Enfin, le chapitre VIII aborde les « défis de la réception », distinguant la réception oecuménique des autres faits de réception, mais la situant dans la tradition de la réception classique. Plus original ici est, sur la base de cet exposé sur la réception en contexte oecuménique, l’important développement sur la compatibilité des avancées oecuméniques ou des divers dialogues en cours entre les Églises.
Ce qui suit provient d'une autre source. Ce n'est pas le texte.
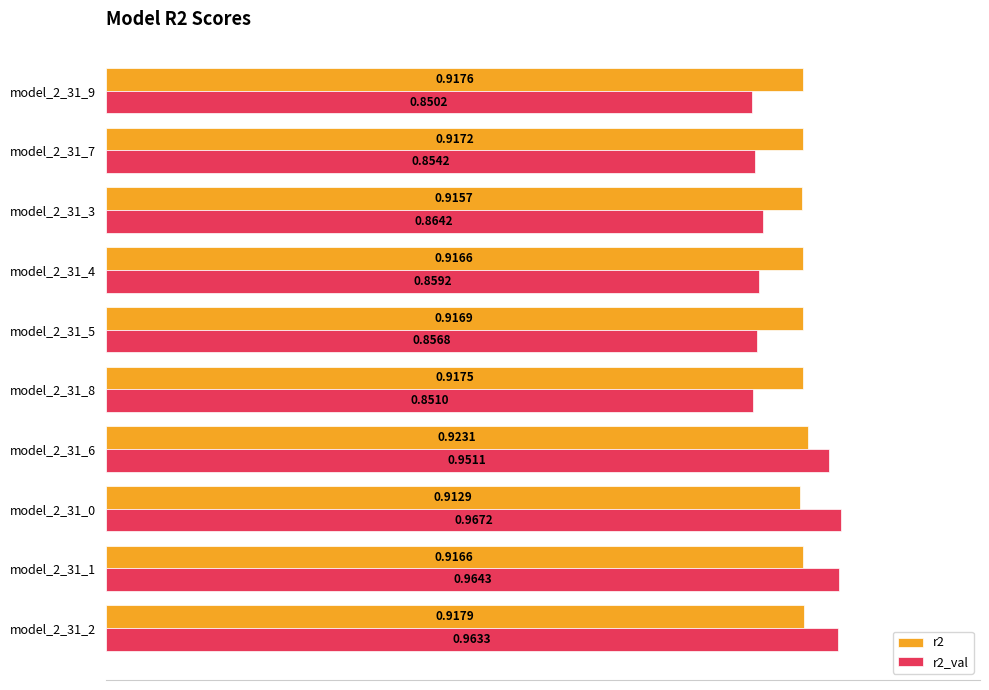

Between model_2_31_4 and model_2_31_3, which series saw the biggest shift?

r2_val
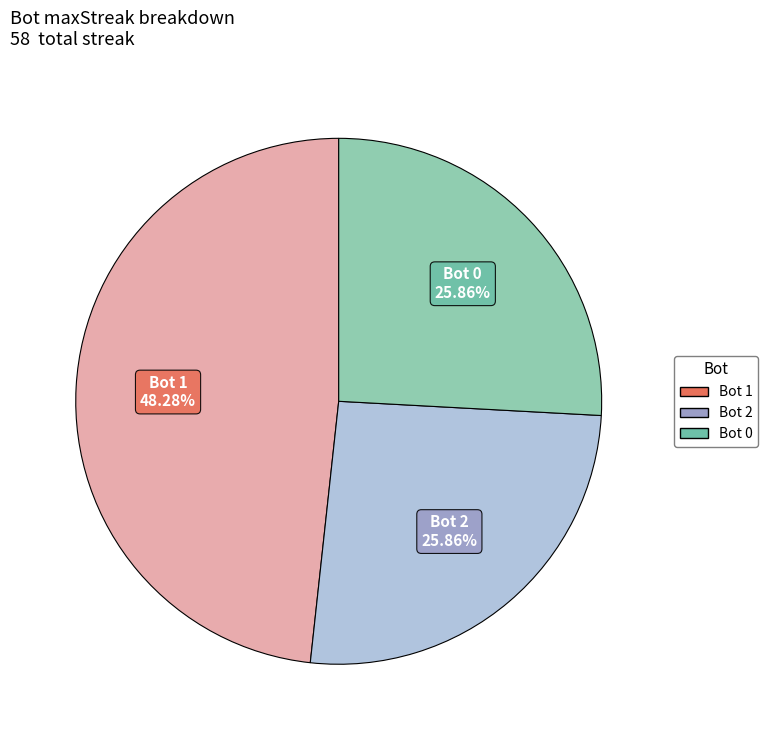

How many segments does this pie chart have?

3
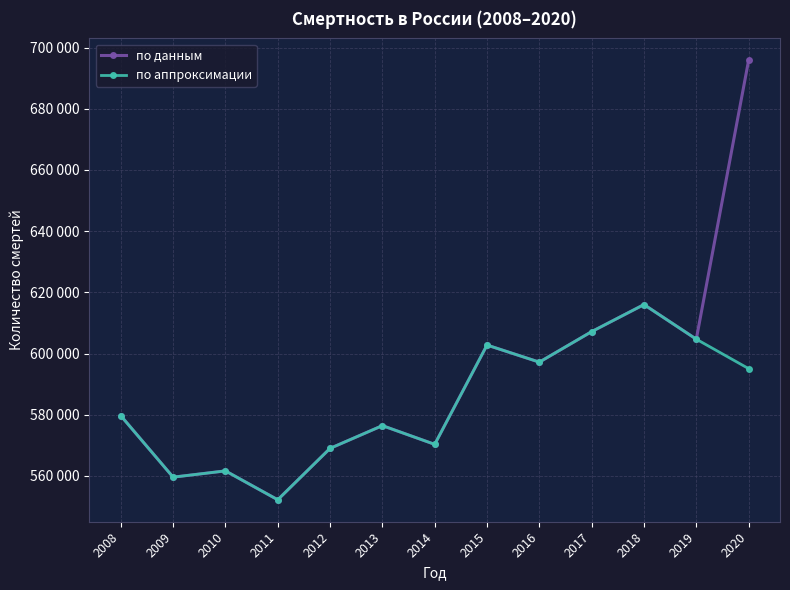

What are all the series names shown in the legend?

по данным, по аппроксимации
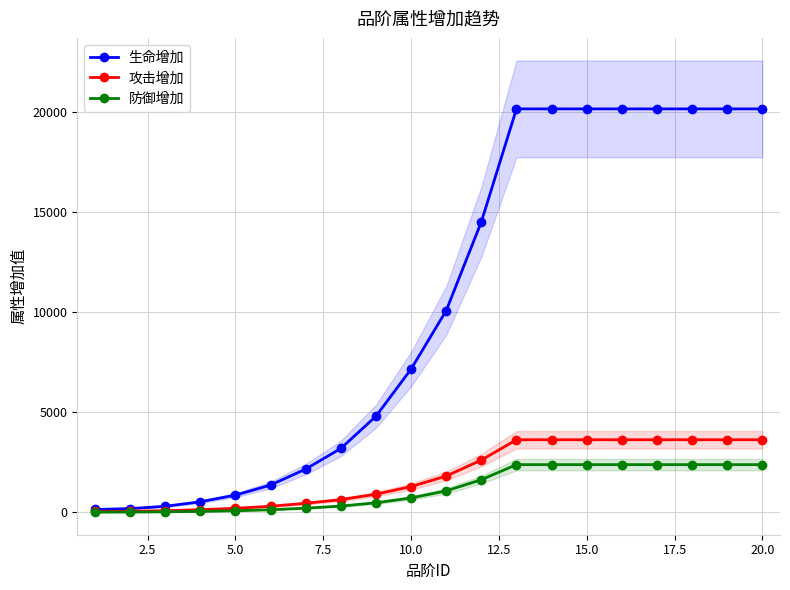

What is the highest value of the 防御增加 series?

2384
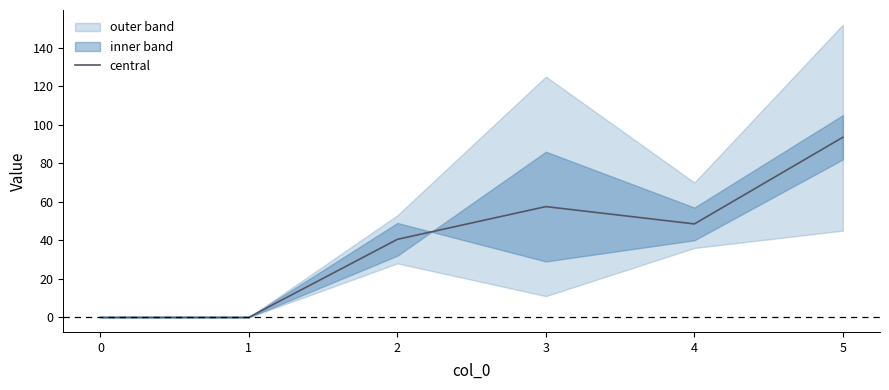

Which category has the highest value across all series?

5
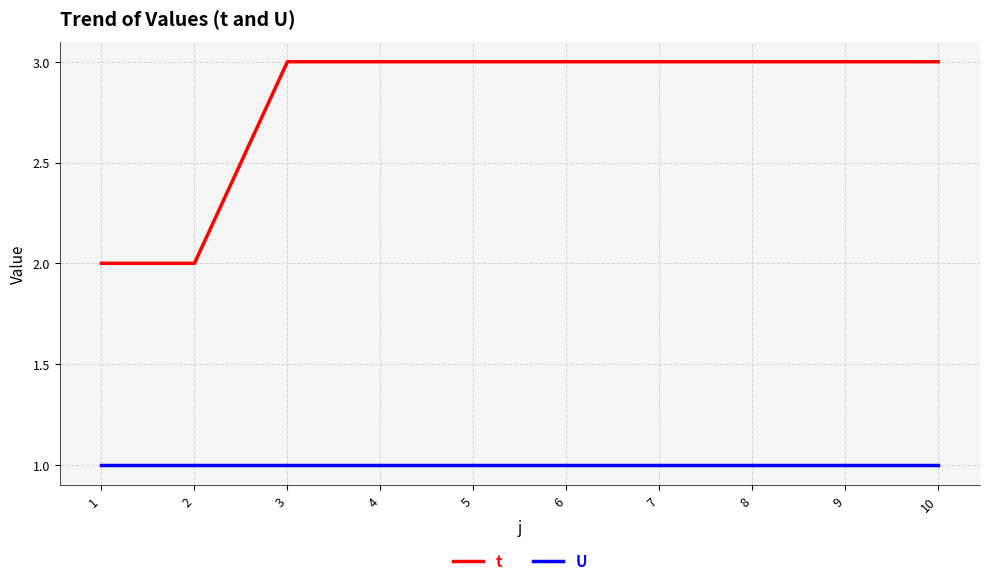

What is the spread (max minus min) of values at 1?

1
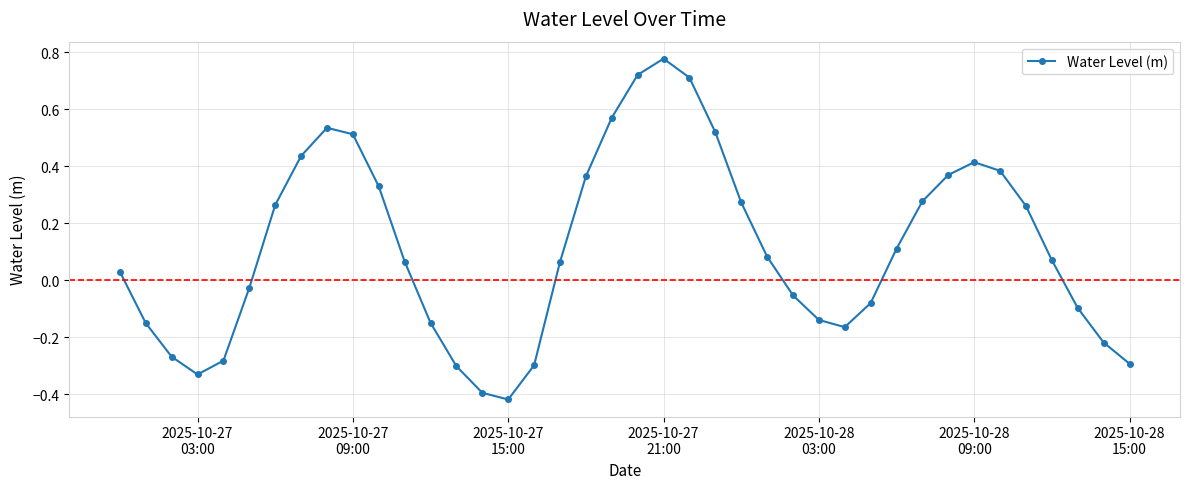

What is the sum of all values?

4.5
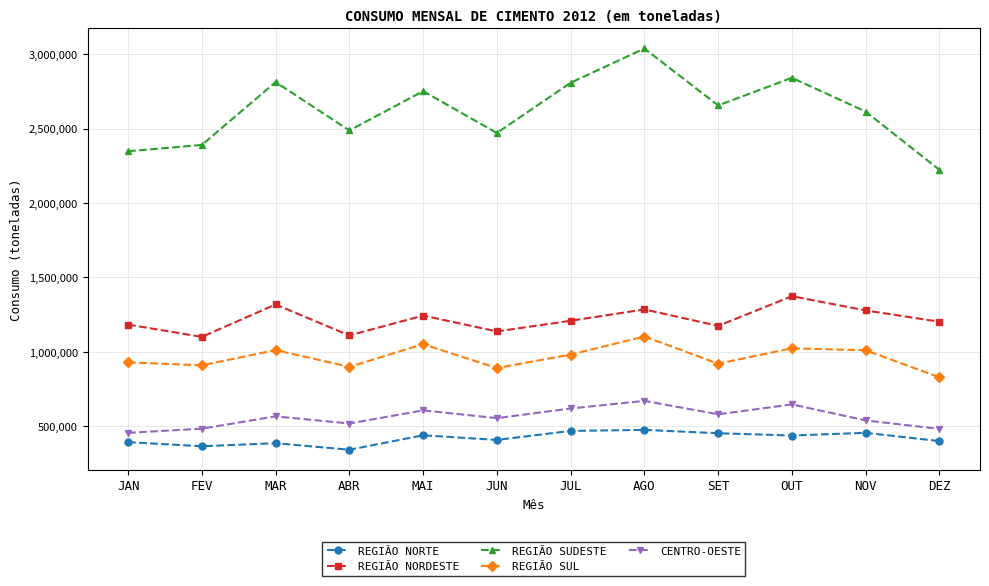

How many series are shown in this chart?

5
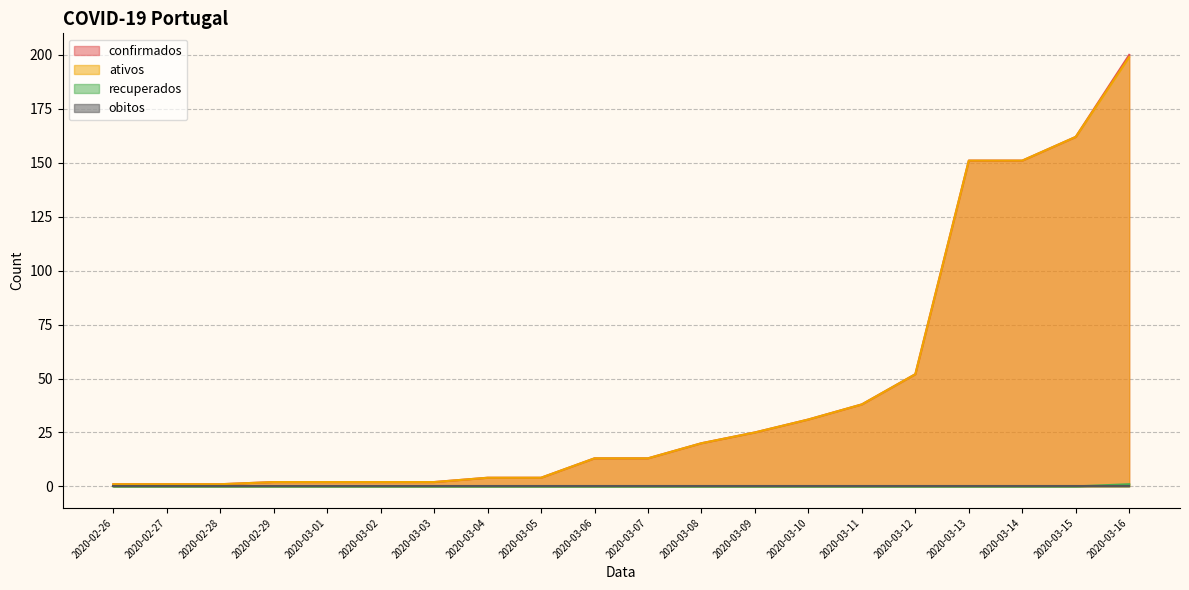

True or false: confirmados has a value of 2 at 2020-03-03.

True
Bref, un ouvrage important pour qui s’intéresse à l’oecuménisme. Il y trouvera non seulement des informations importantes quant aux contenus des divers dialogues, mais surtout une réflexion conceptuelle de fond et un approfondissement méthodologique important qui permet de renouveler les visions de l’unité de l’Église. Le ton est toujours serein, le propos nuancé et les questions sont examinées en profondeur. L’auteur nous fait bénéficier de son immense expérience des dialogues oecuméniques et de la réflexion universitaire qu’il poursuit depuis tant d’années.